## Supplied passage:
--- START ---

Office 11 could do for XML and XBRL what desktop applications did for market acceptance of computerization, by enabling users to realize all the benefits of the new technologies without having to understand them, said Rob Blake, Microsoft’s XBRL group manager and a member of the XBRL U.S. consortium’s steering committee. "This will mask the underlying technology and let knowledge workers do what they do best -- access, transmit and work with information -- and do it more quickly and thoroughly," he said.

The XML/XBRL capability will also be embedded into Office applications other than Excel, including the word processing tool, Microsoft Word. Microsoft is among more than 170 members of the XBRL U.S. development consortium, comprised of regulatory bodies, technology and financial services companies, publishers and accounting industry groups and firms, including all of the Big Four.

Paul Penler, principal at Ernst & Young and vice chairman of the U.S. consortium, acknowledged that the Microsoft move could help gain much-needed market notice, and lamented the situation in trying to gain an SEC mandate. "This really is a chicken-and-egg situation," he said, "The SEC cannot mandate something that is not a standard, but if they did mandate it, it would automatically become the standard."

--- END ---

## Work request 1:
Repeat the passage on Office 11 and XBRL word for word, starting at "The XML/XBRL capability" and ending at "the Big Four.".
## Work request 2:
List every software application that the passage on Office 11 and XBRL names.

## Source information:
--- START ---

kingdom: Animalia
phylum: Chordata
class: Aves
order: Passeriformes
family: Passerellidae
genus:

--- END ---

## Problem solution 1:
The XML/XBRL capability will also be embedded into Office applications other than Excel, including the word processing tool, Microsoft Word. Microsoft is among more than 170 members of the XBRL U.S. development consortium, comprised of regulatory bodies, technology and financial services companies, publishers and accounting industry groups and firms, including all of the Big Four.

## Problem solution 2:
Office 11
Excel
Microsoft Word